If you missed the chance to go see the Intermountain Opera’s performance of “Camelot,” then you missed a wonderful show. “Camelot” tells the familiar tale of King Arthur and his knights of the round table with a few comedic twists. Songs like “C’est Moi” and “Lusty in the Month of May” bring a different life to characters like Lancelot and Guinevere by showing their boastfulness and, well, lustiness, respectively. And others, like “I Loved You Once in Silence,” helped to remind the audience of the tragic nature of the story, despite its more frequent comedic overtones.

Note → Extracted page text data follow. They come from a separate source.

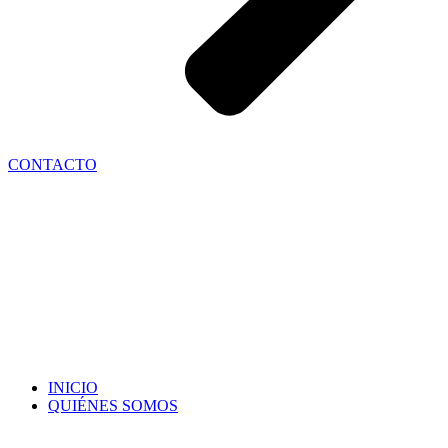
CONTACTO
INICIO
QUIÉNES SOMOS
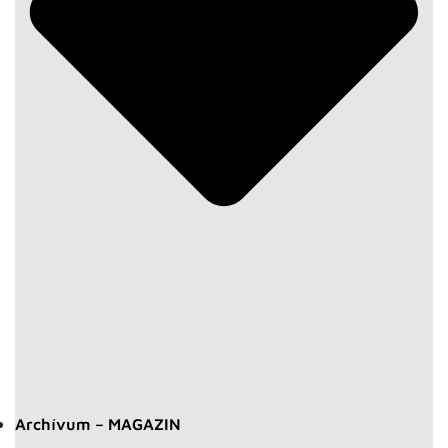
Archívum – MAGAZIN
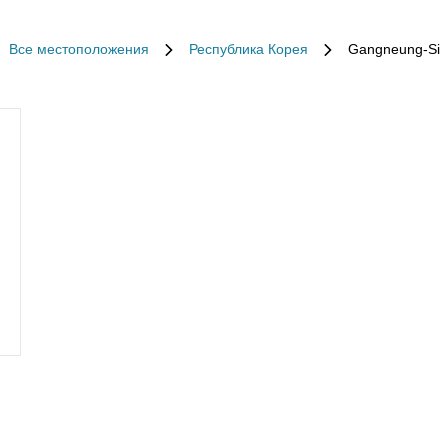
Все местоположения
Республика Корея
Gangneung-Si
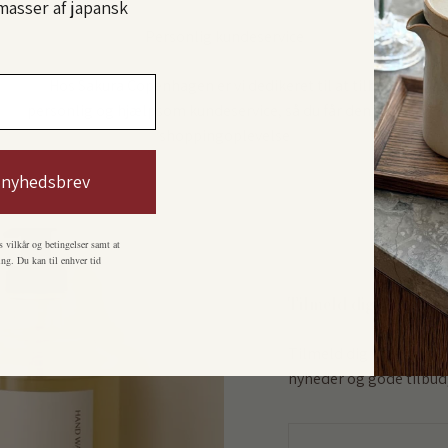
masser af japansk
Personlig kundeservice
Hos Sakura Copenhagen er vi dedikeret til at tilbyde
personlig og hjælpsom kundeservice, så du får den bedste
shoppingoplevelse
 nyhedsbrev
s vilkår og betingelser samt at
ng. Du kan til enhver tid
Tilmeld dig vores ny
Tilmeld dig vores nyhe
nyheder og gode tilbud,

The props and costuming were immaculately done as well. Backgrounds were visually interesting and transformed to incorporate the scenery for multiple locales, which helped to keep things fresh with the same props. In particular, the dull gold of the triangular spires that were used suggested equally well the glow of dawn and the gilded interior of Camelot’s halls. The costumes incorporated suits of armor, court attire and all the in-betweens associated with medieval life, as well as a small armory of weapons. All of this came together to make “Camelot” a visually stunning production.

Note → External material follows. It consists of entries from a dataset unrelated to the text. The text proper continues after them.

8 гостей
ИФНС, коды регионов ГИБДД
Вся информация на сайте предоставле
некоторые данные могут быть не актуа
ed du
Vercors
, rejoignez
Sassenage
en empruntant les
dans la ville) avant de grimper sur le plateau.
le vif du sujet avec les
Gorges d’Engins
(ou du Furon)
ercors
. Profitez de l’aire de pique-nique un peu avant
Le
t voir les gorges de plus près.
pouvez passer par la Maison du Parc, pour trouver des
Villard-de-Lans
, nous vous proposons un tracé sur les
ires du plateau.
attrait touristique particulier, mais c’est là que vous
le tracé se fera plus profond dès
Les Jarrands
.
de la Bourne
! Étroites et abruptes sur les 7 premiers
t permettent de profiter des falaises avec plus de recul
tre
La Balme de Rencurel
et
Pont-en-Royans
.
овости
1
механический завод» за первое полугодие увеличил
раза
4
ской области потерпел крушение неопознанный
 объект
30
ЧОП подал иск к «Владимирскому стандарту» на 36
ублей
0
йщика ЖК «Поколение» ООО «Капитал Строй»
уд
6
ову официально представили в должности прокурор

But even more stunning yet was the sound of the production and what it carried through its emotional heart. The lead actors playing King Arthur, Guinevere and Lancelot were all in absolute command of the material they were given, and gave each song its own individual soul.

With that being said, to call “Camelot” an opera is to be a little misleading. In fact, officially, “Camelot” is not an opera at all but a musical by Alan Jay Lerner and Frederick Loewe. On closer examination of the performance’s website, the fine print does label the show as a musical, but the impression that it is an opera is still an easy one to arrive at from the show’s advertising. Admittedly, the fact that student tickets were half-priced made it hard to harbor any ill feelings for the perceived shift in style.

In the end, if you missed out on “Camelot,” you may not have missed what you thought you did. That being said, the show was still incredible fun and there is an another opportunity to see the Intermountain Opera at work with, “Eugene Onegin,” an opera composed by Tchaikovsky of “The Nutcracker” fame. The show focuses on aristocratic life in Imperial Russia and tells a tale of romance, duels and tragedy as Eugene brings chaos to a small country village. “Eugene Onegin” opens on April 26.